Net cash used in investing activities for the three months ended March 31, 2026 of $14.2 million primarily consisted of $15.6 million of purchases of property, plant and equipment, rental engines partially offset by $1.4 million of proceeds from disposal of property, plant and equipment.

35


 

Net cash used in financing activities for the three months ended March 31, 2026 of $66.2 million was primarily attributable to $60.1 million in repurchases of the Company's common stock and $106.0 million in repayments of long-term debt, offset by proceeds from long-term debt of $100.0 million.

Three Months Ended March 31, 2025

Net cash used in operating activities for the three months ended March 31, 2025 was $24.0 million. The factors affecting our operating cash flows during the period included net income of $62.9 million and non-cash charges of $47.1 million, partially offset by a $134.0 million change in our operating assets and liabilities. The non-cash charges primarily consisted of $48.7 million in depreciation and amortization, $2.0 million in stock compensation expense, partially offset by a $5.8 million decrease in deferred income taxes. The increase in our net working capital was primarily due to the increase in trade working capital driven by continued growth in the business.

Net cash used in investing activities for the three months ended March 31, 2025 of $40.1 million consisted of $25.3 million of purchases of property, plant and equipment, rental engines and $15.0 million in payment of our licensing agreement acquired during the year ended December 31, 2024.

Net cash provided by financing activities for the three months ended March 31, 2025 of $102.4 million was primarily attributable to the proceeds from long-term debt of $195.0 million offset by $91.0 million in repayment of long-term debt and $1.6 million in repayments of long-term agreements.

Critical Accounting Estimates

Our financial statements are prepared in accordance with GAAP in the United States. The preparation of the consolidated financial statements in conformity with accounting principles generally accepted in the United States requires our management to make a number of estimates and assumptions relating to the reported amounts of assets and liabilities, revenue, expenses, and related disclosures during the period. We evaluate our significant estimates on an ongoing basis. We base our estimates on historical experience and on various other assumptions that we believe to be reasonable under the circumstances. Our actual results could differ significantly from these estimates. To the extent that there are differences between our estimates and actual results, our future financial statement presentation, results of operations, financial condition, and cash flows will be affected.

STATED PROBLEM A:
In the cash flow text, turn the paragraph starting "Net cash provided by financing activities" into a short bulleted list that keeps its main figures.

Collected data entries:
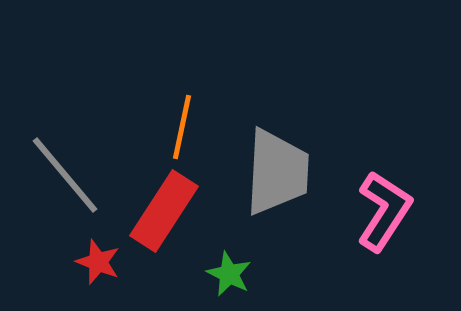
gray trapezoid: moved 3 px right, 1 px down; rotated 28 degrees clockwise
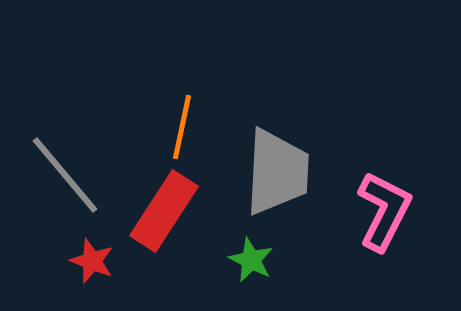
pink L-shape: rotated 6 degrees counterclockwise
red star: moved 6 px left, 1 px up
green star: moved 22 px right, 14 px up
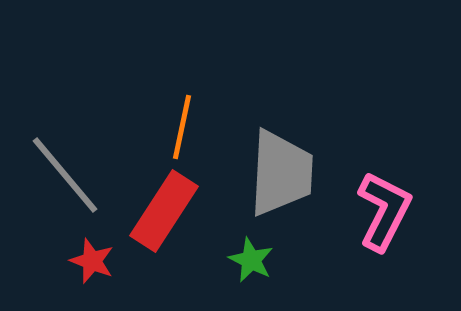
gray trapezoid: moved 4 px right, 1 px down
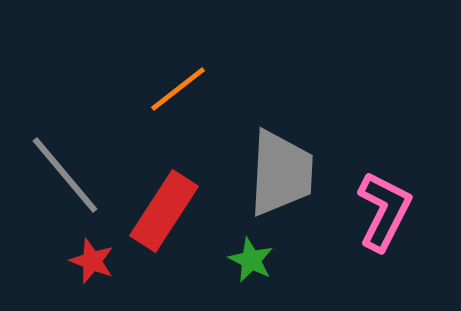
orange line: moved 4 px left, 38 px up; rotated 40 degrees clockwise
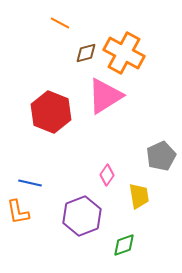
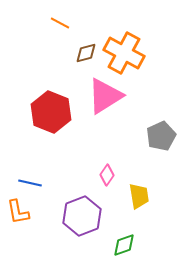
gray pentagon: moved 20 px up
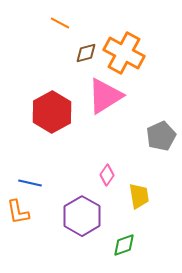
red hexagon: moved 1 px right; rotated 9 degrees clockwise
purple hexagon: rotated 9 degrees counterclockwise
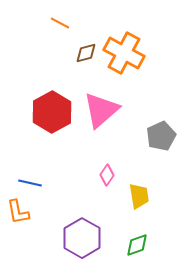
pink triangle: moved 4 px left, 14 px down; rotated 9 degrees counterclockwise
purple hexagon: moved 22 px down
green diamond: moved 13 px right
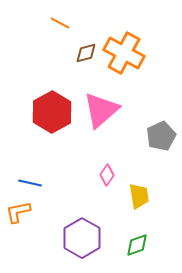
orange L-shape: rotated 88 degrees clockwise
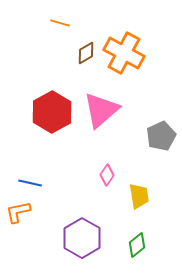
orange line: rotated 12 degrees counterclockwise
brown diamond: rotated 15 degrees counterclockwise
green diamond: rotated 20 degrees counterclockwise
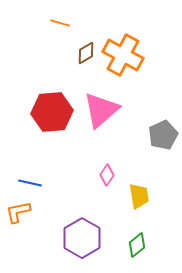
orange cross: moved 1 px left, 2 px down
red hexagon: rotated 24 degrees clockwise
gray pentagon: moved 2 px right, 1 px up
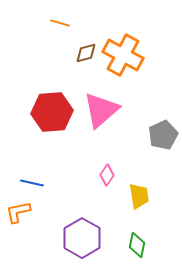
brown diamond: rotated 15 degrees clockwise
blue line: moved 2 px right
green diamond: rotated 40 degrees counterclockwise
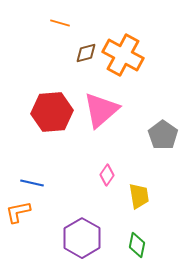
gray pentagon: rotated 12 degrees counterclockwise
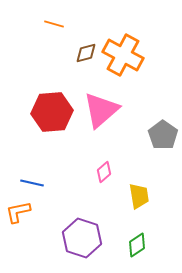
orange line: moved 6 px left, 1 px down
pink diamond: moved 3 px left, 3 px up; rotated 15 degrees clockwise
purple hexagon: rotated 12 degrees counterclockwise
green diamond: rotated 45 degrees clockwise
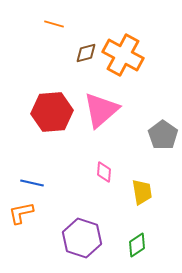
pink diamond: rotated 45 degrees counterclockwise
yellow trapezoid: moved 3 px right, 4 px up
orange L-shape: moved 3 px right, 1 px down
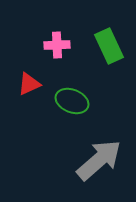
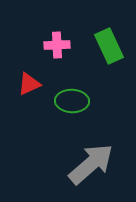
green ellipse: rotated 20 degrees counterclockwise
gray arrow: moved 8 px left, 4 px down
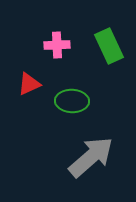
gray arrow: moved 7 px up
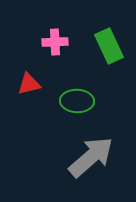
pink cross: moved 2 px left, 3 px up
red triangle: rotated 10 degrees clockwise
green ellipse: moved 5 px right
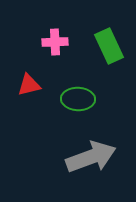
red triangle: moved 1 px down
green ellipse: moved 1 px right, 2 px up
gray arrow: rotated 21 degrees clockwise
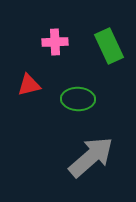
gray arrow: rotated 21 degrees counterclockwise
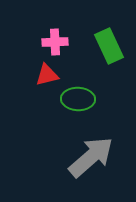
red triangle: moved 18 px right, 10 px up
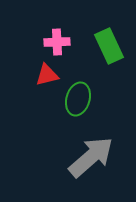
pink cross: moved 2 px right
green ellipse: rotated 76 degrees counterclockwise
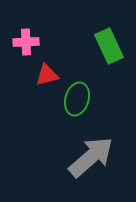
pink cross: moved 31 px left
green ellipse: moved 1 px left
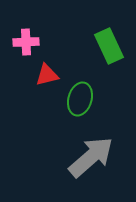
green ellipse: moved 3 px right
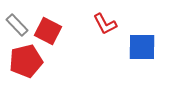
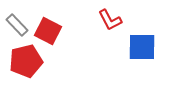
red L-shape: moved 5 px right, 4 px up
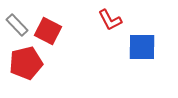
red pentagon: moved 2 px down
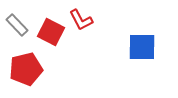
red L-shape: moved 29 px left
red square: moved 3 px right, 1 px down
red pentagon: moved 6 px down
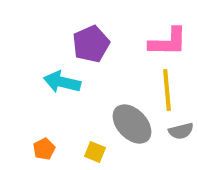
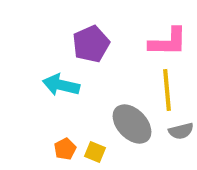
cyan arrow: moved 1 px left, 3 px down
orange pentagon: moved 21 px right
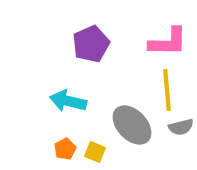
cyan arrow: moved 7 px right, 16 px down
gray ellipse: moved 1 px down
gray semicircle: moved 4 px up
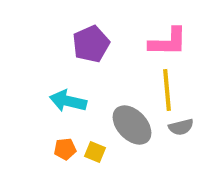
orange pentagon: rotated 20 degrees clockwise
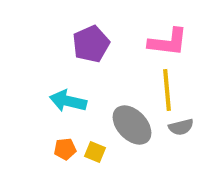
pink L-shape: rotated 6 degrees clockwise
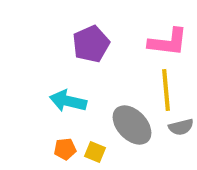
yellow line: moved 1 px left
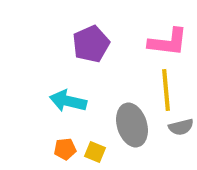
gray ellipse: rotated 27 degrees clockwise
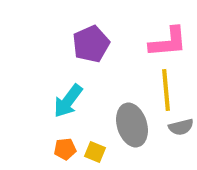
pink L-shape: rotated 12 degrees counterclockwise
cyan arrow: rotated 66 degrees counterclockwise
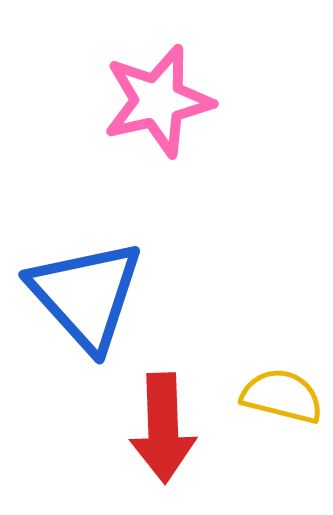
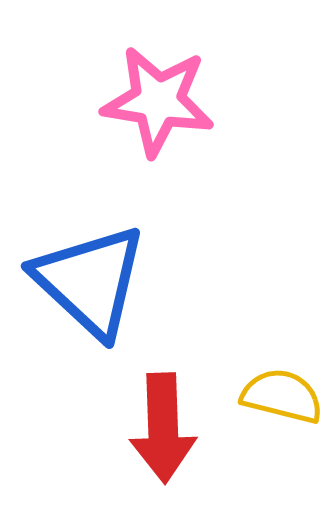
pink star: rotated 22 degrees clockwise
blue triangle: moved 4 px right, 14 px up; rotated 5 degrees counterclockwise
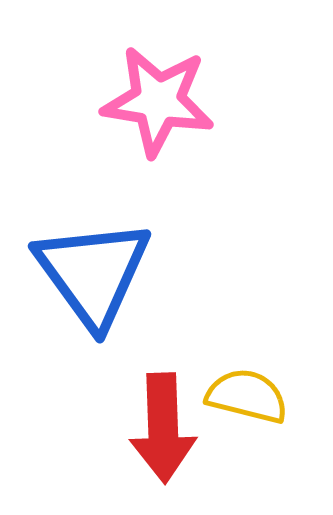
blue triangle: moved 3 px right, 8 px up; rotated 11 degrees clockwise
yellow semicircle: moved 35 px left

--

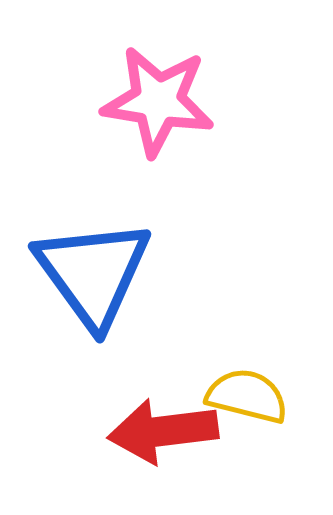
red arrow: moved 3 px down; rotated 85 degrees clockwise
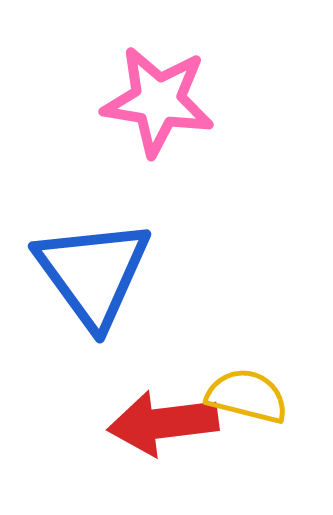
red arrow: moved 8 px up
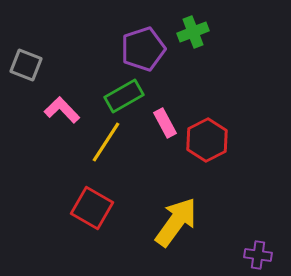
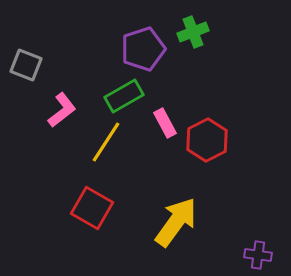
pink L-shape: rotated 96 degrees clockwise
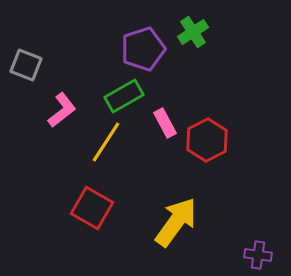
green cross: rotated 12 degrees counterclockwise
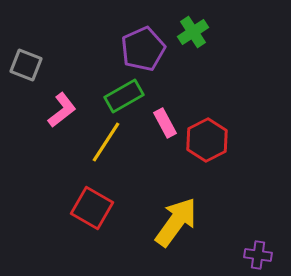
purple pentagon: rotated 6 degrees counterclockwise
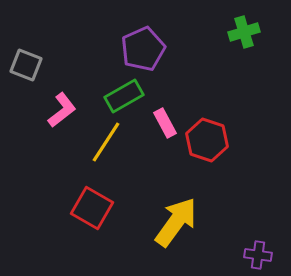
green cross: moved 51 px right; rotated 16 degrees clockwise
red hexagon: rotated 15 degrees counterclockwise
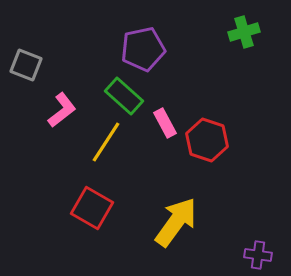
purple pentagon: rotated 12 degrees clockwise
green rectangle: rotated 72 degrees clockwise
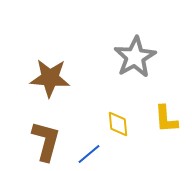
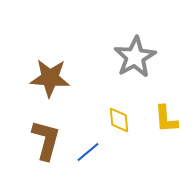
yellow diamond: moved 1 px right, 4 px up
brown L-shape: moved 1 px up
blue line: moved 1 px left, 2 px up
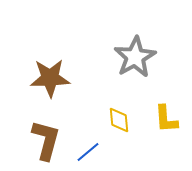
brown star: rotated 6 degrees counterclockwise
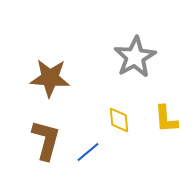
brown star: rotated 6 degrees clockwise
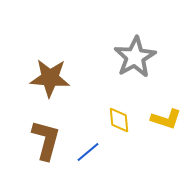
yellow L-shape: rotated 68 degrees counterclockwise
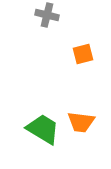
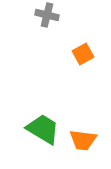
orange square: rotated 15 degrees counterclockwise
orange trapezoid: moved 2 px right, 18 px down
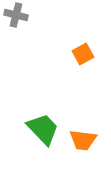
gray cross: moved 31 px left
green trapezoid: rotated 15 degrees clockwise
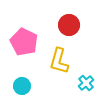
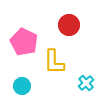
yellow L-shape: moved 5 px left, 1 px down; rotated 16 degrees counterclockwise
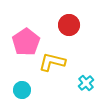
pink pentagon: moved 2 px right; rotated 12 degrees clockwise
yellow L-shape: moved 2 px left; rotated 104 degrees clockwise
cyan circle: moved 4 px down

---

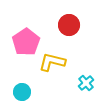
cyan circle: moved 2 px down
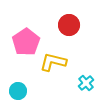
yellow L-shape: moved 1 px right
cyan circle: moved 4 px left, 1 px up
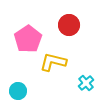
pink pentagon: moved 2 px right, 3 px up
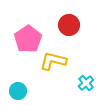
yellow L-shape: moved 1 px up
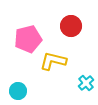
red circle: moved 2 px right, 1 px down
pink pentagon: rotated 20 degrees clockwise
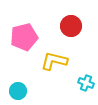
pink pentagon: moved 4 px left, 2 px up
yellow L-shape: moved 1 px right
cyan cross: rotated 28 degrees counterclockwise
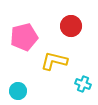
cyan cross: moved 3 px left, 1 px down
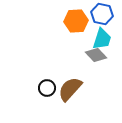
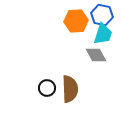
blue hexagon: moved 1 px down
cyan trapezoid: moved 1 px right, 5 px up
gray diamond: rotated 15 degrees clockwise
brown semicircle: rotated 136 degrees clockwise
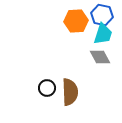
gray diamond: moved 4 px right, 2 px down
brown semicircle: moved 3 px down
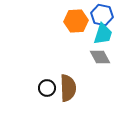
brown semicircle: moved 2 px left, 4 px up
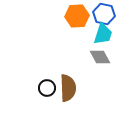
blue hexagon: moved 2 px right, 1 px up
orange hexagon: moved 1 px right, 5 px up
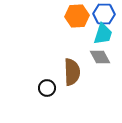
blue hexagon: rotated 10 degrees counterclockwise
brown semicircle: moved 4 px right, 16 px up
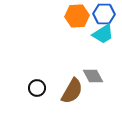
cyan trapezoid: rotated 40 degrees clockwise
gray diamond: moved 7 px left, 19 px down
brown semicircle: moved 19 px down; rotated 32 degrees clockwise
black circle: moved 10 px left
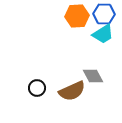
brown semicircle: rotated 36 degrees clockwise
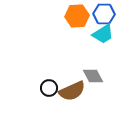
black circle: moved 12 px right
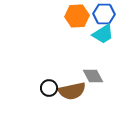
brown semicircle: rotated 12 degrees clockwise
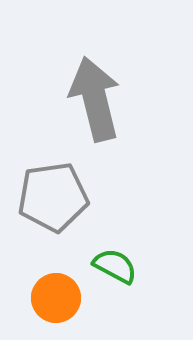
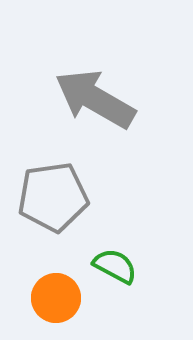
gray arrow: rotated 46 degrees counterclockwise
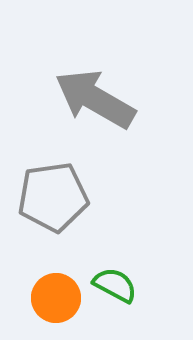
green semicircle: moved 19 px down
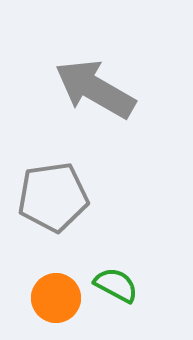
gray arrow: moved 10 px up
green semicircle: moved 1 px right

STATED PROBLEM B:
From the records of moving shapes, output the stretch from the line containing "yellow diamond: moved 1 px right, 4 px up" through the line containing "yellow L-shape: moved 5", both ends included, copied word for word. Leave the picture lines out of your answer.

WRITTEN REPLY A:
- Net cash provided by financing activities, three months ended March 31, 2025: $102.4 million
- Mainly from proceeds from long-term debt: $195.0 million
- Offset by repayment of long-term debt: $91.0 million
- Also offset by repayments of long-term agreements: $1.6 million

WRITTEN REPLY B:
yellow diamond: moved 1 px right, 4 px up
brown L-shape: moved 1 px up
blue line: moved 1 px left, 2 px up
brown star: rotated 6 degrees counterclockwise
brown star: rotated 6 degrees clockwise
yellow L-shape: rotated 68 degrees counterclockwise
orange square: rotated 15 degrees counterclockwise
orange trapezoid: moved 2 px right, 18 px down
gray cross: moved 31 px left
green trapezoid: rotated 15 degrees clockwise
yellow L-shape: moved 5 px left, 1 px down; rotated 16 degrees counterclockwise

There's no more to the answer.